For the first time in years, I was okay with not knowing what the next step would be. When I looked into my future, I didn’t see school and career.
I only saw Maxx.
He was my new dream.
And for that moment I did trust him. I believed in him. Inus.
I just hoped I wouldn’t be proven wrong about him again.
“Can I come over? I’ve got something for you,” I said to Maxx. It was Saturday, and I had hoped to spend the day with him.
I had called him to tell him about my meeting yesterday. He was supportive and just as enthusiastic as I was about the change.
“I think it’s a great opportunity for you. And we don’t have to sneak around, double bonus,” he enthused after I told him.
“Yeah, it’s kind of scary, but I think it’s the right move for me,” I said. I felt a little sick when I thought about having to essentially start back at the beginning, but I knew that if I had continued on the counseling track I would have been doing it for the worst possible reasons. My career shouldn’t be about proving myself. It should be chosen because it makes me happy and fulfilled.

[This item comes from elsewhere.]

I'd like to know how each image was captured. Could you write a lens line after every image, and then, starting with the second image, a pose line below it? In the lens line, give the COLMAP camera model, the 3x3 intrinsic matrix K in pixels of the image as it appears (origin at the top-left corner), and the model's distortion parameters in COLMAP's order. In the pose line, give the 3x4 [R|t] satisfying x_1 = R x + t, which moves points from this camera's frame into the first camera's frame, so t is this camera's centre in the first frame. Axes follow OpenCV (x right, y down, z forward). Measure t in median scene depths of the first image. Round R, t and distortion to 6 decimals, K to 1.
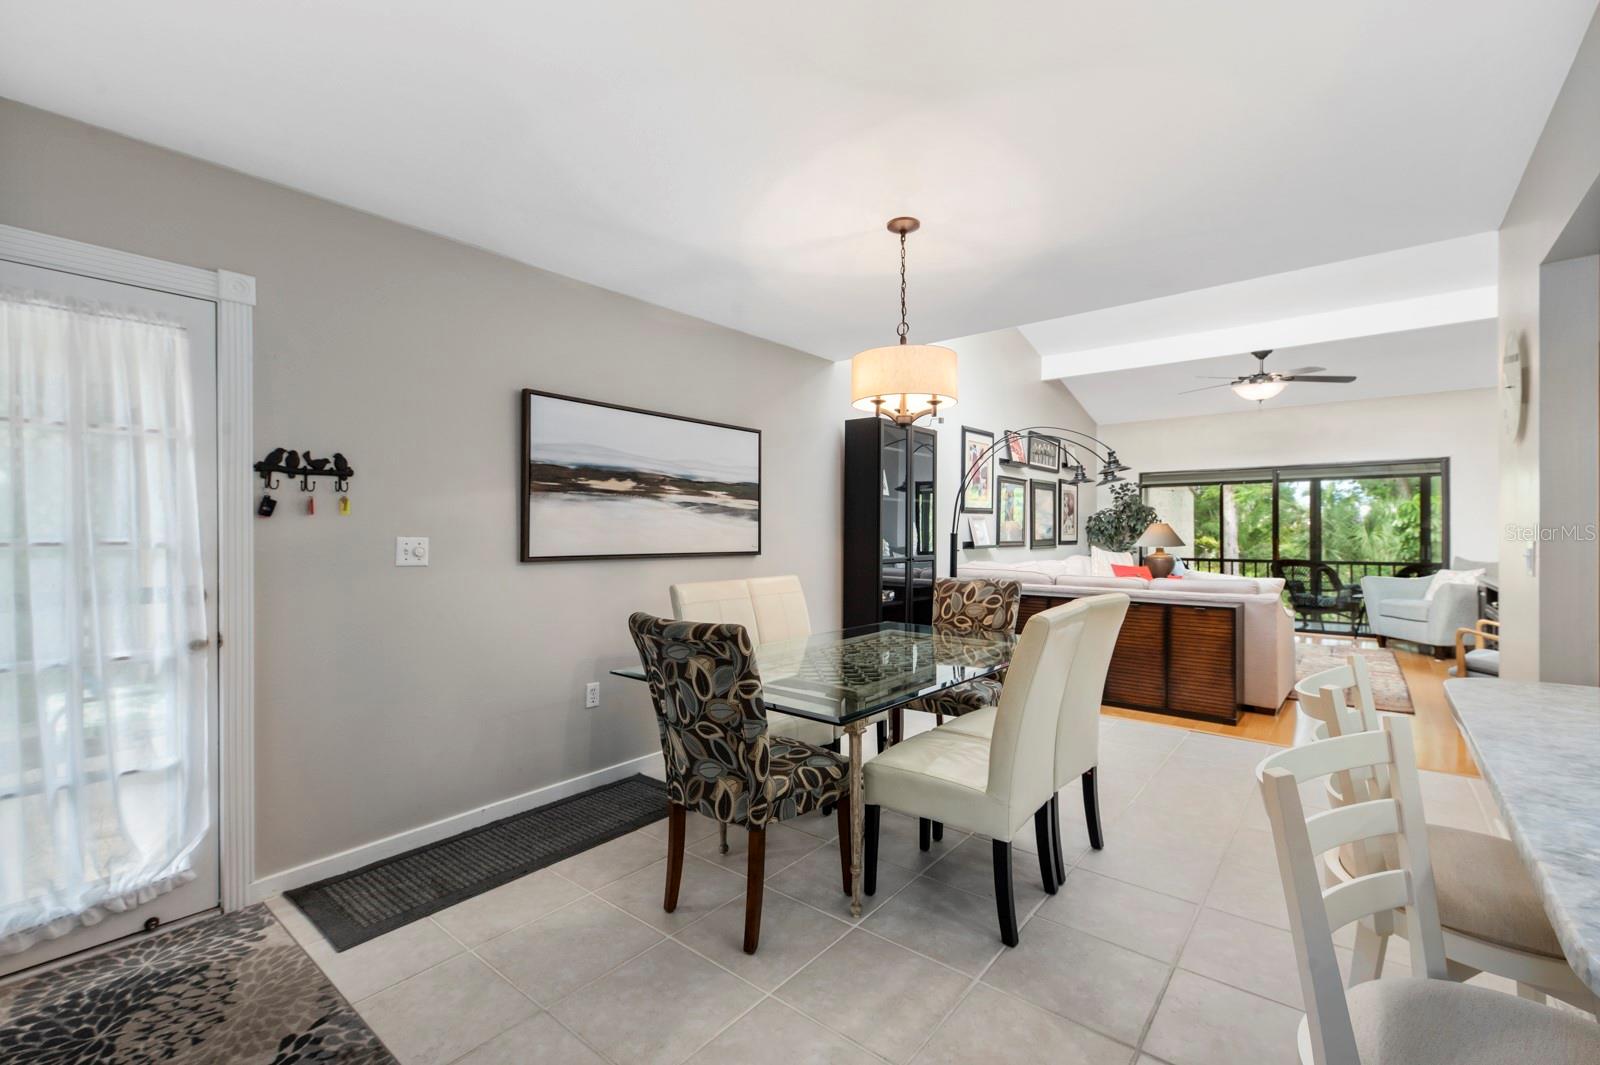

And if I was truly honest with myself, counseling never made me feel either of those things. It had been about running from my past and making up for things that, now that I was thinking outside of the thick cloud of grief, were never really my fault to begin with.
Jayme’s death wasn’t my fault. It had taken me entirely too long to realize that.
The guilt, the shame, every snarled, tangled emotion that had weighed me down for the last three years, had slowly been dissipating.
I stared at the framed picture in my hands and grinned. I had discreetly taken Maxx’s photo of his family from its spot at the back of his drawer. I had taken it downtown and gotten it framed.
After confronting my parental demons, I felt it was time for Maxx to do the same. He needed to see that his memories of his parents weren’t something that he needed to hide away.
“Oh yeah? What is it?” he asked, sounding distracted.
“It’s a surprise,” I teased, annoyed by his lack of attention.
“I’d love to see you, but I can’t tonight.”
“Why not?” I asked, hearing the accusation in my tone.
“I’m going out to see Landon for a little while,” he said, and I relaxed.
“I’m glad you guys are talking again,” I said. I knew that Maxx was working hard to repair his relationship with his brother. If they were spending time together, then he was getting somewhere.
“Yeah, well, I’d better get going.” He sounded sort of dismissive, but I chalked it up to his thinking about his evening with his brother.